My first thought was to treat see if $a^2 b^2(a^2-b^2)$ is divisible by $2$ and $3$ since they are the prime factors. But I cannot seem to get anywhere. Please give me initial hints. We did not learn about modular arithmetic, so please try not to use it to prove it.
Thanks
Guide:
Edit:
It seems that there was an edit to state that modular arithmetic is not taught yet.
if $a=3k\pm 1$, then $a^2=9k^2\pm6k+1$, similarly, if $b^2=9l^2\pm6l+1$, hence $a^2-b^2=3(3k^2-3l^2\pm k \pm l)$ which is divisible by $3$.
Also consider $a$ or $b$ in terms of odd and even numbers.
$a^2 - b^2 = (a+b)(a-b)$
If $a$ and $b$ are both odd, $a+b$ and $a-b$ are both even, and $a^2b^2(a^2-b^2)$ is divisible by $4.$
If $a$ is even $a^2$ is divisible by $4.$ Similar for $b, b^2$
$a^2b^2(a^2-b^2)$ is divisible by $4.$
Now we need to show that $a^2b^2(a^2-b^2)$ is divisible by $3.$
If $a$ is not divisible by $3,$ $a^2 \equiv 1\pmod 3$
If $a$ and $b$ are both not divisible by 3, $a^2-b^2 \equiv 0\pmod 3$
and if either is divisible by $3$ then $a^2b^2(a^2-b^2)$ is divisible by $3.$
First, let us see how squares behave modulo 3:
$$ n^2\, \text{mod}\, 3$$
We know n is either 0, 1, or 2 mod 3. Squaring this gives 0, 1, and 4 = 1 mod 3. In other words, $$ n^2\, \text{mod}\, 3 = 0$$
or
$$ n^2\, \text{mod}\, 3 = 1$$
Now, consider the different possible cases (both are 0 mod 3; both are 1 mod 3; one is 0 and the other is 1).

__To-do item 1__:
Answer these questions from the divisibility thread:
(a) What method did the asker request that the hints avoid?
(b) When $a$ and $b$ are both odd, what is stated about $a+b$ and $a-b$?
(c) What values can $n^2$ take modulo 3?
__To-do item 2__: Carry the divisibility thread forward from its final sentence.
The listing that comes next is separate material, unconnected to the divisibility thread.

__Data excerpt__:
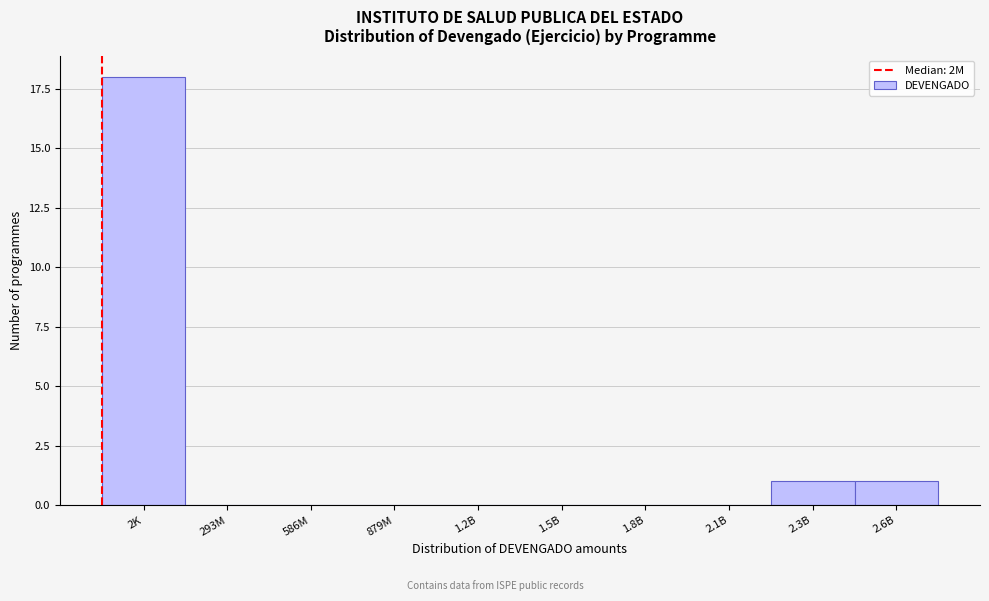

Reading right to left, what are all the values shown in this chart?

2.6B=1	2.3B=1	2.1B=0	1.8B=0	1.5B=0	1.2B=0	879M=0	586M=0	293M=0	2K=18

__Exercise result 1__:
(a) Modular arithmetic.
(b) They are both even.
(c) 0 or 1.

__Exercise result 2__:
Next, do the same thing but under mod 2. You should notice that if a or b (or both) are even, the result follows easily. The only case left to consider is if a and b are odd... how can we factor the expression $a^2 - b^2$?
$$a^2b^2(a^2-b^2) = a^2b^2(a-b)(a+b)$$
Mod 4: \begin{array}{c|c|c|c} a^2 & b^2 & a-b & a+b \\\hline \text{odd} & \text{odd} & \text{even} & \text{even} \\\hline \text{odd} & \text{even} & \text{odd} & \text{odd} \\\hline \text{even} & \text{odd} & \text{odd} & \text{odd} \\\hline \text{even} & \text{even} & \text{even} & \text{even} \end{array}
$a^2$ (or $b^2$) is even means that it's a multiple of $4$.
Mod 3: Note that $a^2,b^2 \in \{0,1\}$. \begin{array}{c|c|c} a^2 & b^2 & a^2-b^2 \\\hline 1 & 1 & 0 \\\hline 1 & 0 & \star \\\hline 0 & 1 & \star \\\hline 0 & 0 & 0 \end{array}
In any case the product is divisible by $4$ and by $3$. Since $\gcd(4,3) = 1$, by the Chinese Remainder Theorem, $12 \mid a^2b^2(a^2-b^2)$.
$a^2b^2(a^2 -b^2) = a*a*b*b(a+b)(a-b)$.
Consider the remainders of $a,a,b,b,a+b,$ and $a-b$ when divided by $2$ and $3$.
To be divisible by $12$, it must be divisible by $4$ and $3$.
If two of the $a,a,b,b,a+b,$ or $a-b$ have remainder $0$ then the entire thing is divisible by $4$.
So the entire thing is divisible by $4$.
Consider the remainder when divided by $3$. Those are either $0, 1,2$.
One way or another the entire thing is divisible by $3$.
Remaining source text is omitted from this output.